The films I hope rule the awards tonight, and become talking points around the world, are Sissako’s Timbuktu, the Dardennes’ Two Days, One Night and Godard’s philosophical palimpsest Adieu au language. The latter is the most inventive, cinema-bending Competition entry; Two Days, One Night a searing crusade of a film carried by Marion Cotillard’s subtle performance (she’s surely the frontrunner for the actress award); while in its sequence involving a football match without a ball, Sissako’s shape-shifting protest against fundamentalism provided one of the most magical spectacles of the festival.

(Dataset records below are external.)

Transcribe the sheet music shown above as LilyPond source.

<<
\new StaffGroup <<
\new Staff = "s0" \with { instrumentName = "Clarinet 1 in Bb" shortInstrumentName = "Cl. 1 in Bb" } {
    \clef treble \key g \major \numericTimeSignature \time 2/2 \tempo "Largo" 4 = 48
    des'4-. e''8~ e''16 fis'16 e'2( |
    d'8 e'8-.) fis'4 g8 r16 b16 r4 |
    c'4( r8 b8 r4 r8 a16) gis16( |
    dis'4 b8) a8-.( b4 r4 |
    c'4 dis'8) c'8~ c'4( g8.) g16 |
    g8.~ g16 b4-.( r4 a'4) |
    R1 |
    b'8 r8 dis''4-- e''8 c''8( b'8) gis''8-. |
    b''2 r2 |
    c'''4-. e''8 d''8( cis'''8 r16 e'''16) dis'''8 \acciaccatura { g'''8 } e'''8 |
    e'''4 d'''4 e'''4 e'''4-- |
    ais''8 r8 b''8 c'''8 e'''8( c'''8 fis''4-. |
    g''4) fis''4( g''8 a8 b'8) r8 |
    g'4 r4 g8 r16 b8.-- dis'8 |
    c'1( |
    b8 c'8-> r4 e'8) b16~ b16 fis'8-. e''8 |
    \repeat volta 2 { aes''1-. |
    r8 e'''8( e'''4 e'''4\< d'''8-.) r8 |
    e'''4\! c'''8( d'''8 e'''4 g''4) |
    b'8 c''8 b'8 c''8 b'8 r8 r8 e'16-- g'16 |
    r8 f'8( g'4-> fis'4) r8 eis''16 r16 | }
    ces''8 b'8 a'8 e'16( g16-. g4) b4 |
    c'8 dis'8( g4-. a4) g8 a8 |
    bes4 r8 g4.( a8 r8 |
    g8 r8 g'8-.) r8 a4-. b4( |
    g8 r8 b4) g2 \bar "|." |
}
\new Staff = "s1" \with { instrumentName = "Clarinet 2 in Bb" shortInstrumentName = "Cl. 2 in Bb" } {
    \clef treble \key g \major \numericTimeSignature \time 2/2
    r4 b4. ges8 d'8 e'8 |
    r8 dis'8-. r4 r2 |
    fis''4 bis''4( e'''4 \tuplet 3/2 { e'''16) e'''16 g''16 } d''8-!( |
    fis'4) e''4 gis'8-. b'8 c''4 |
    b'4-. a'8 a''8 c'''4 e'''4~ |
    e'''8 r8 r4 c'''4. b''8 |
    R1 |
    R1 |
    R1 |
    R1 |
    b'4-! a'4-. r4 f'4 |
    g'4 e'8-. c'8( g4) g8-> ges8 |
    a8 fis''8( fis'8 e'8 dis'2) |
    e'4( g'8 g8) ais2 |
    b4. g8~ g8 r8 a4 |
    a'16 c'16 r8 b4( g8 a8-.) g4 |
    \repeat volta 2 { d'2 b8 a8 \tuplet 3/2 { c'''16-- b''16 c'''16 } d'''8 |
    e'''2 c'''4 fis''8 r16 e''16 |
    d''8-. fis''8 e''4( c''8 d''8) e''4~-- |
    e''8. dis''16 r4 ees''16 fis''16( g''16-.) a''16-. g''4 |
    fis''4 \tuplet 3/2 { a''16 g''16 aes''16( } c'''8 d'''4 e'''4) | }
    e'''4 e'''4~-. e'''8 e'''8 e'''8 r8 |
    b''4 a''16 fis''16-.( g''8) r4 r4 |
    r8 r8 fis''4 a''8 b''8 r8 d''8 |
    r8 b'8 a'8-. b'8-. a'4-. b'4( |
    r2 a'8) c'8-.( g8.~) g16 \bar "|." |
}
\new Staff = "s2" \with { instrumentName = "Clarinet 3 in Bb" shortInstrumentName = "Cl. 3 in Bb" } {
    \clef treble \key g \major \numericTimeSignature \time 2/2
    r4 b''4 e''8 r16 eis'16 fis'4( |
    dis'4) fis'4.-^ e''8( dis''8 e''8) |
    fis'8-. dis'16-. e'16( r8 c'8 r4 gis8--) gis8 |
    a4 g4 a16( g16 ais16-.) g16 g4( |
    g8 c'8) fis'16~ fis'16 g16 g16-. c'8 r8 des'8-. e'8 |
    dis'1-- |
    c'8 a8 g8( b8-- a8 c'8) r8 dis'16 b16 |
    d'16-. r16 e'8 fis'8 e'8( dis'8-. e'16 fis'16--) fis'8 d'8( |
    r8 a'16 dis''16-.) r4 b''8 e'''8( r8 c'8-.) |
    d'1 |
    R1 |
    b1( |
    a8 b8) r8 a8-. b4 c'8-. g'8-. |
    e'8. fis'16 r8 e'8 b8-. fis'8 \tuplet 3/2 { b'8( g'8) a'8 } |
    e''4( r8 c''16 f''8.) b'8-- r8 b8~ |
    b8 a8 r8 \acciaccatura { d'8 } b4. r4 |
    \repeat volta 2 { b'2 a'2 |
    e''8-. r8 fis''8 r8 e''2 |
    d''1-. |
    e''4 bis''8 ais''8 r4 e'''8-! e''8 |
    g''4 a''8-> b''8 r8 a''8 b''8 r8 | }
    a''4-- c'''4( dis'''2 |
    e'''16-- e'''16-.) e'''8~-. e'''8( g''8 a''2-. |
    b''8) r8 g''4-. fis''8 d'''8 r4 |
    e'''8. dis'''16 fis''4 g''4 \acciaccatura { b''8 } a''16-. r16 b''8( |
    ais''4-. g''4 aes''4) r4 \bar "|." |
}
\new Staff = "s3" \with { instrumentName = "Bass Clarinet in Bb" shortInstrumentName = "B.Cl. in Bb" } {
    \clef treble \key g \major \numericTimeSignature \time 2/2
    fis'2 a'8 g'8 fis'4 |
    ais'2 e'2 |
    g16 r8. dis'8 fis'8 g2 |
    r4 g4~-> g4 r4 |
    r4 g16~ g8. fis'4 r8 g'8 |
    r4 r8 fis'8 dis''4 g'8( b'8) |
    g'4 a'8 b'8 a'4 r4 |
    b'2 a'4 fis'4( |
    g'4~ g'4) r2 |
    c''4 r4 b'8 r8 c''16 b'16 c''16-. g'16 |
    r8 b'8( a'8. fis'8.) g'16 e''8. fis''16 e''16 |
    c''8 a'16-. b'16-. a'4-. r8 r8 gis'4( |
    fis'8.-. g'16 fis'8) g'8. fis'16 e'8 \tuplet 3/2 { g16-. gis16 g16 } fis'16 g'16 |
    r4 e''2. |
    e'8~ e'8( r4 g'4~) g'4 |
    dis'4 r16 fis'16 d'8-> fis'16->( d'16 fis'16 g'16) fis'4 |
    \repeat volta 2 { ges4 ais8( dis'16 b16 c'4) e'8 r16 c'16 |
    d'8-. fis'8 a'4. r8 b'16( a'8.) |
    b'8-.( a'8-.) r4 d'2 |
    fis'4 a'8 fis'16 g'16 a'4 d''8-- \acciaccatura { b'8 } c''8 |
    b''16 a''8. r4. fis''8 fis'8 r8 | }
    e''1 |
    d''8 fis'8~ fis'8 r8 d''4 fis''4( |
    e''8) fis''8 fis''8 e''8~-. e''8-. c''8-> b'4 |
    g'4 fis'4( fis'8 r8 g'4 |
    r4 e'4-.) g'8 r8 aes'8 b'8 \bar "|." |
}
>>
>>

Dolan’s Mommy is being talked up by many but is a long shot – Cannes rarely anointing filmmakers unless they have earned their Competition stripes (Antonioni being a prime example, taking the jury prize for L’Avventura (1960) and L’Eclisse (1962) before finally trumping with Blowup in 1966). Andrei Zvyagintsev’s Leviathan stands a better chance, while Leigh’s Mr. Turner and Ceylan’s Winter Sleep are the two safest bets.
But wouldn’t it be nice if the jury rewarded a more daring film? As ever, who knows. Uproar, hostility and controversy have not ruled over this year’s festival, or at least, not yet.